Infinity or infinitesimals really are something that can boggle your mind. Similar as zero, infinity was not always there in our (mathematical / philosophical) toolbox. Even though we nowadays use the concept of infinity and its reciprocal the infinitesimals almost nonchalantly, we do so without really considering the philosophy and history behind it.

Brian Clegg provides such a history. And if his book was not part of a larger series the books title would be the first pun: A brief history of infinity. There are others. The book even closes with one. Correspondingly the whole book has a rather light tone; Clegg’s rhetoric is almost colloquial. This makes the book rather enjoyable, the topic could have certainly also presented in a much duller way.

For anyone more generally interested in mathematics the book is, however, a disappointment. The focus is clearly on the history of infinity and not the mathematics or the deeper philosophical questions that are only commented upon en passant. And even the history part is certainly – as the classifier “brief” in the title indicates – not a complete and authoritative treatise. The author may also have padded the text with some material that seems to belong more to his own personal interests. There is surprisingly much space dedicated to Roger Bacon. Or, it is rather not so surprsingly; earlier Clegg wrote a whole book about this medieval scholar. In Clegg’s defense, Bacon really did contribute to the discussion on infinity.

Read: Rational Decisions

Ken Binmore’s Rational Decisions is not quite what I expected when I first read just the title.
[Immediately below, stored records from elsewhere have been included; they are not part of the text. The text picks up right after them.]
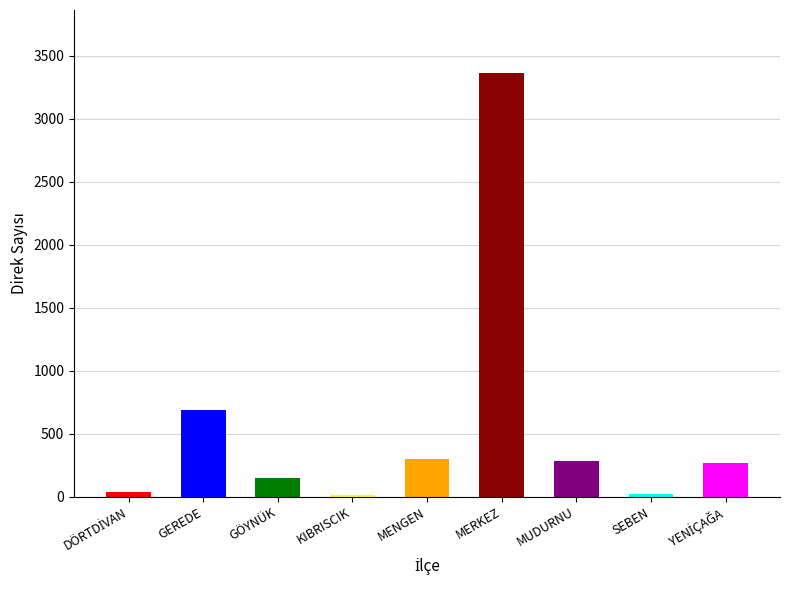

Reading left to right, extract all data points from this chart.

DÖRTDİVAN=37	GEREDE=684	GÖYNÜK=146	KIBRISCIK=12	MENGEN=298	MERKEZ=3359	MUDURNU=285	SEBEN=18	YENİÇAĞA=263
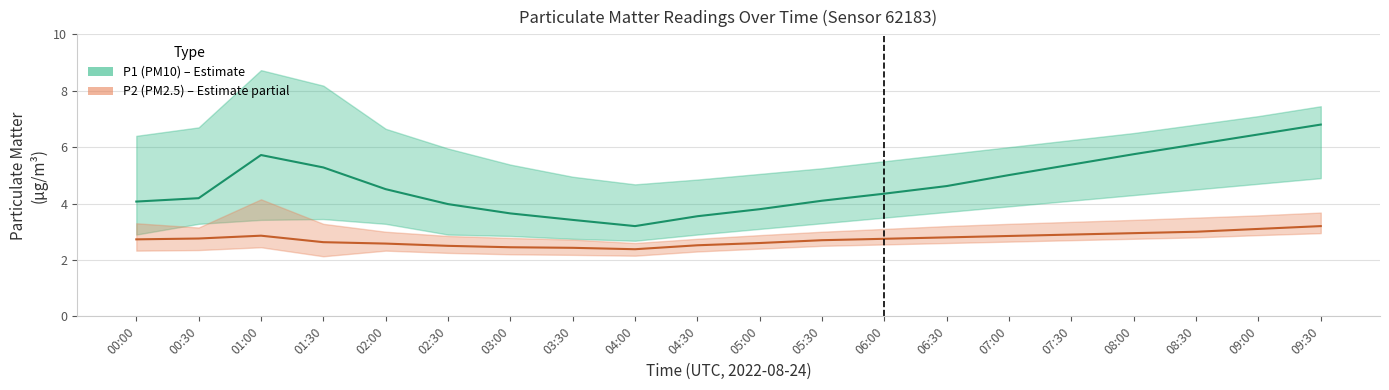

The P1_lower series shows 3.9 at 07:00. True or false?

True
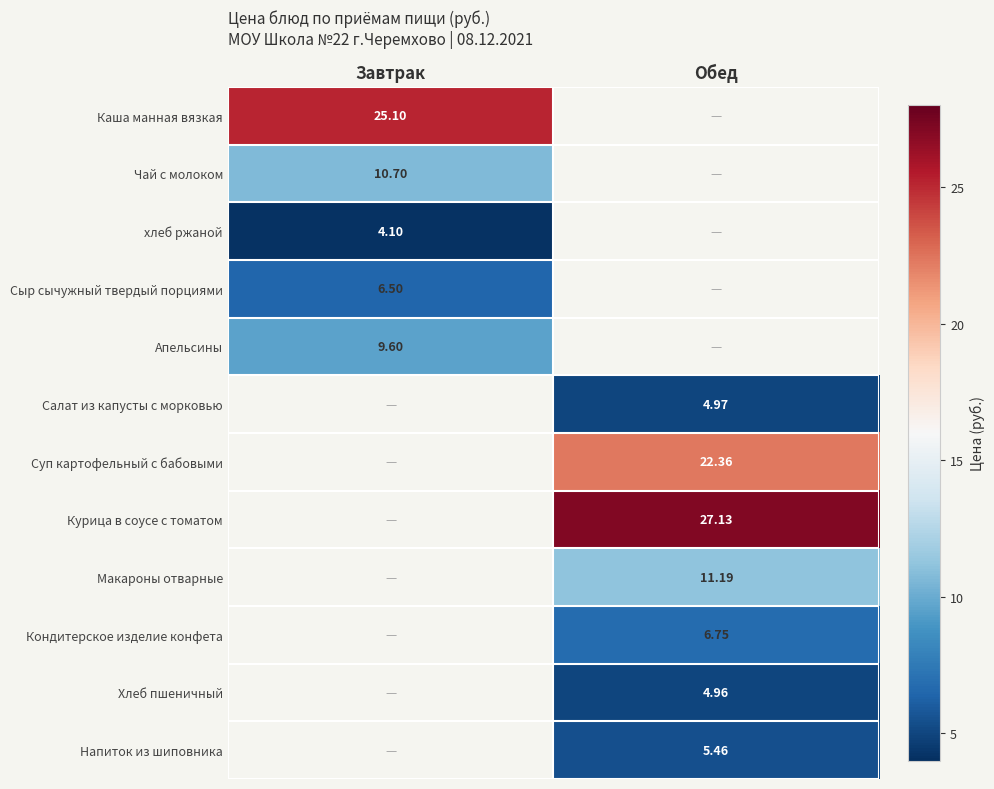

What is the greatest value displayed?

27.1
It is, however, something you should very much expect from Ken Binmore. He is an excellent Game Theorist. And even though he eyes current experimental economics rather critically, i. e. he is just more skeptical about some of the claims your standard experimental economists (or are these rather behavioral economists?) are willing to make, his research is very much based on empirical findings, experiments and the boundedness of human capabilities and facilities.

Rational Decisions is about Bayesian Decision Theory. It is about where it can apply and where not. Bayesian Decision Theory It is useful in Games, in situation in which everything is known up to an exactly quantified level of risk. It is utterly “ridiculous” if the decision maker instead is confronted with uncertainty as is the case in the real world where most events do not have a unique objective probability.

Rational Decisions is, therefore, about filling the gap between Decision Making under risk and Decision Making under uncertainty. In my opinion, it is ultimately about an instance of Bounded Rationality.

Binmore gives a comprehensive overview of the standard economic model of decision making and its limitations. He explores the foundations of this model, reviews the historical context and clarifies how Economic Theory has to be interpreted, that current Economic Theory (i. e. the concept of revealed preferences and utility) is not concerned with psychological motives at all.

His writing is witty and opinionated, yet, succinct and clear. Though, sometimes the math made me think twice… All in all, Rational Decisions is a very enlightening experience.

Read: Unknown Quantity - A Real And Imaginary History of Algebra

Unknown Quantity was part of my last year’s advent calender. A surprise since it was not on my wish list. Yet, it could have been on the list as I am – at least once in while – interested in math, or the history of math.

Unknown Quantity traces the history of algebra from its roots to modern times. While it seems quite comprehensive concerning the earlier phases of discoveries it becomes rather patchy in describing the development during the, say, last hundred years. Of course, a lot was happening during these years and most can only be understood with a proper degree in mathematics. A fact that led the author John Derbyshire (apparently quite a character) to add some more technical notes (on the easier topics) to the historic accounts and biographical notes.

The book is rather interesting and informative; though certainly it is not the authoritative source on the history of math, or even just algebra.